Evolution and selection
We now need to define how the next generation of genomes is created starting by the previous one. We choose a simple approach here: to create a child we randomly choose a parent by sampling using an exponential distribution (from the list of parents, sorted by performance). We then mutate the genome by summing each of the genome weights by a random number, selected by a uniform distribution between -mutation_rate
and +mutation_rate
:
def evolution_step(results, mutation_rate=0.1):
population = len(results[0])
new_generation = []
for _ in range(population):
genome_in_mutation = results[1][min([int(np.random.exponential(scale=5)), population-1])]
genome_in_mutation = genome_in_mutation + np.random.uniform(-mutation_rate, mutation_rate, size=genome_in_mutation.shape[0])
new_generation.append(genome_in_mutation)
return np.array(new_generation)
We can now run the simulations for a number of epochs and look at the performance of the model. Below, we report the evolution after 30, 60 and 120 epochs, plotting the first 20 performers.
scores = []
for index in range(NUMBER_OF_EPOCHS):
genomes = evolution_step(results, mutation_rate=0.1)
results = run(genomes, top_barrier, bottom_barrier, network)
scores.append(np.mean(results[0][:-20]))
By looking at the performance at each evolution step we can see that, between 50 and 80 epochs, the model learns how to stay on track. Beyond 100 epochs almost all the genomes complete the track with no problem.
Testing the model
We now want to check whether if the model learned to drive or just memorized the track. To check that, we create a brand new, much harder track, and we test how the model performs in an unknown environment, with no training. Let’s create the track:
test_xx = np.arange(0, 4000)
np.random.seed(0)
test_top_barrier = np.random.random(test_xx.shape[0])

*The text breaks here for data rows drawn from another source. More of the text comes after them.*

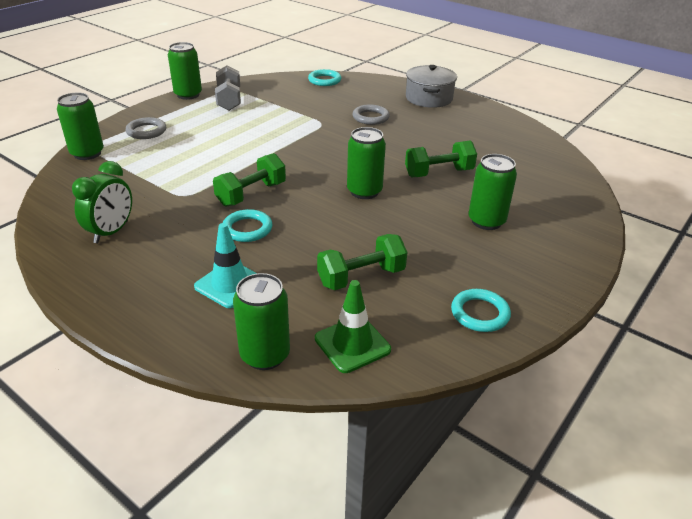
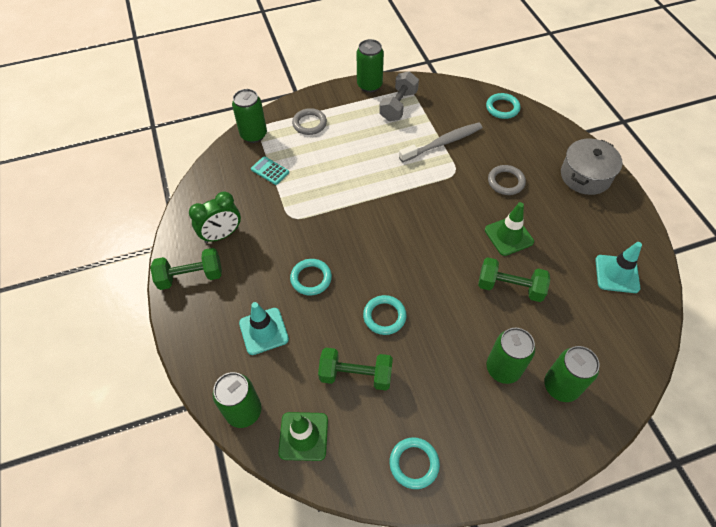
camera: 35 degrees right, 20 degrees up
green dumbbell [213,153,286,207] -> green dumbbell moved to [150,248,222,290]
green can [347,127,386,199] -> green can moved to [544,346,600,402]
none -> turquoise calculator [251,156,289,185]
none -> turquoise ring [363,295,407,335]
none -> grey toothbrush [399,122,483,162]
none -> green traffic cone [485,202,534,256]
none -> turquoise traffic cone [595,242,642,293]

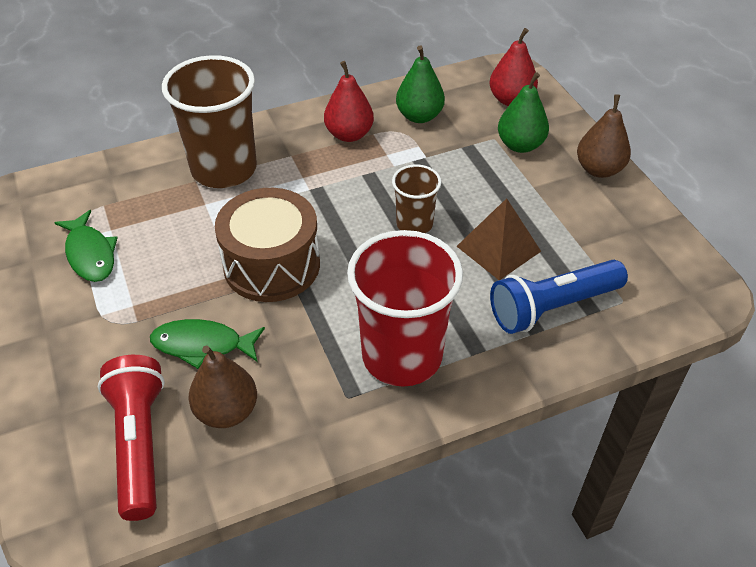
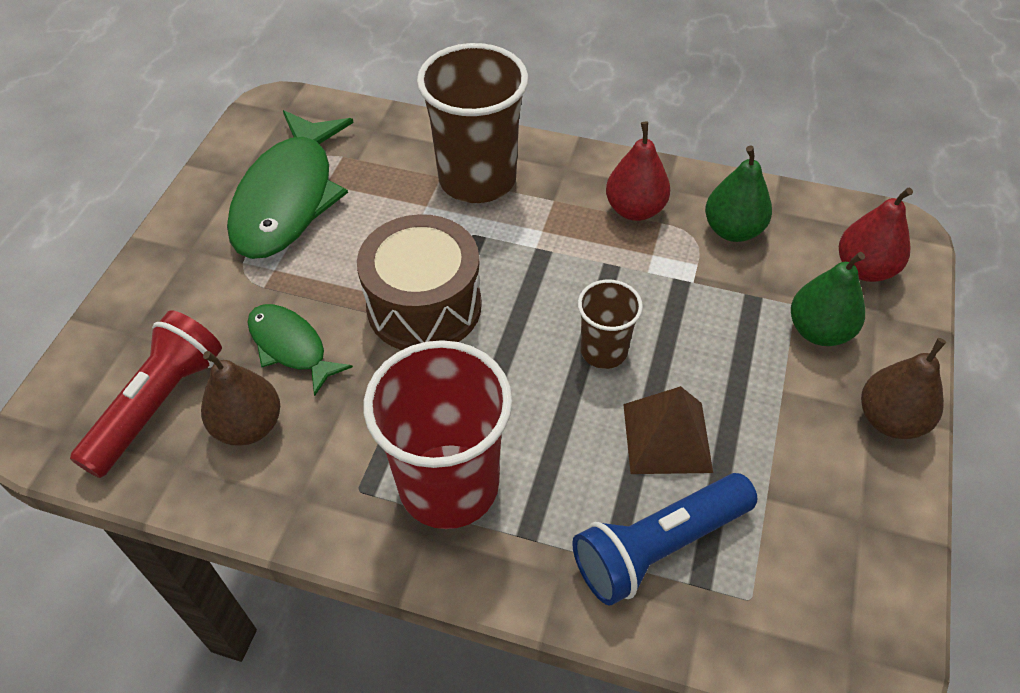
camera: 40 degrees right, 5 degrees up
green fish [54,210,118,282] -> green fish [227,110,354,259], size x1.86
blue flashlight [490,260,628,334] -> blue flashlight turned 45 degrees counterclockwise [572,473,758,606]

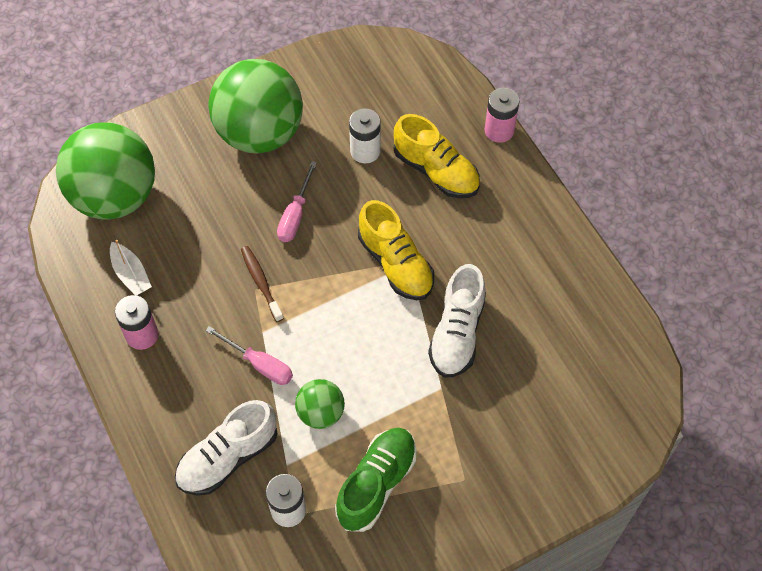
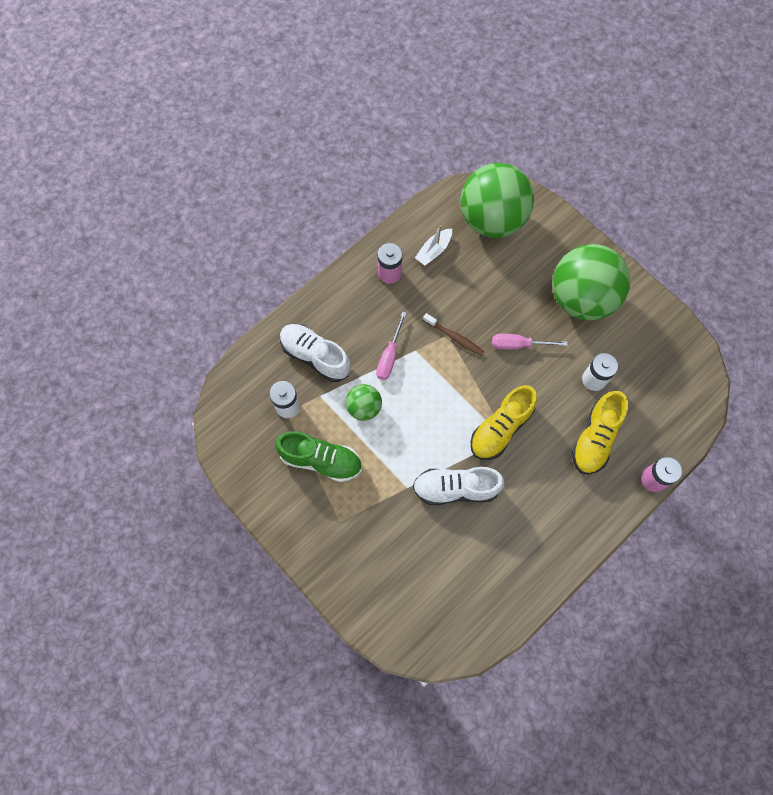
camera: 75 degrees right, 10 degrees up
brown toothbrush [241,246,284,322] -> brown toothbrush turned 75 degrees clockwise [423,313,484,356]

test_top_barrier = ndimage.gaussian_filter1d(test_top_barrier, 10)*20
test_top_barrier = test_top_barrier - test_top_barrier[0] + 0.5
test_bottom_barrier = test_top_barrier - 1
And run the simulation, showing again the best 20 performers.
ax = plot_genome(results[1][:20], test_top_barrier, test_bottom_barrier, network)
As we can see, all the 20 genomes reach the end of the track! The conclusion is that the neural network learned to stay on track, and its knowledge is general and not track specific.